Problem: Quote the lines below word for word, leaving out the pictures.

Data for this task:
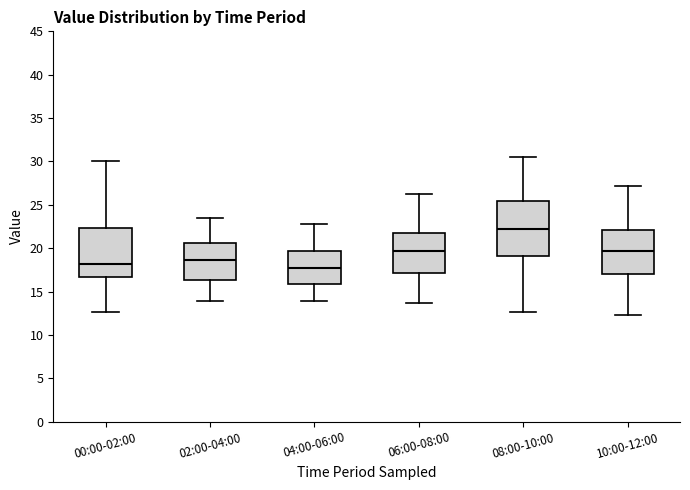

Reading left to right, read every box against the y-axis: the position of its median line, the range the box covers, and the ends of its whiskers. The values are not printed on the chart, so give them approximately, as read against the axis.

00:00-02:00: median 18.0, box 16.5 to 22.5, whiskers 12.5 to 30.0
02:00-04:00: median 18.5, box 16.5 to 20.5, whiskers 14.0 to 23.5
04:00-06:00: median 17.5, box 16.0 to 19.5, whiskers 14.0 to 23.0
06:00-08:00: median 19.5, box 17.0 to 22.0, whiskers 13.5 to 26.5
08:00-10:00: median 22.0, box 19.0 to 25.5, whiskers 12.5 to 30.5
10:00-12:00: median 19.5, box 17.0 to 22.0, whiskers 12.5 to 27.0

Written reply:
Reading left to right, read every box against the y-axis: the position of its median line, the range the box covers, and the ends of its whiskers. The values are not printed on the chart, so give them approximately, as read against the axis.

00:00-02:00: median 18.0, box 16.5 to 22.5, whiskers 12.5 to 30.0
02:00-04:00: median 18.5, box 16.5 to 20.5, whiskers 14.0 to 23.5
04:00-06:00: median 17.5, box 16.0 to 19.5, whiskers 14.0 to 23.0
06:00-08:00: median 19.5, box 17.0 to 22.0, whiskers 13.5 to 26.5
08:00-10:00: median 22.0, box 19.0 to 25.5, whiskers 12.5 to 30.5
10:00-12:00: median 19.5, box 17.0 to 22.0, whiskers 12.5 to 27.0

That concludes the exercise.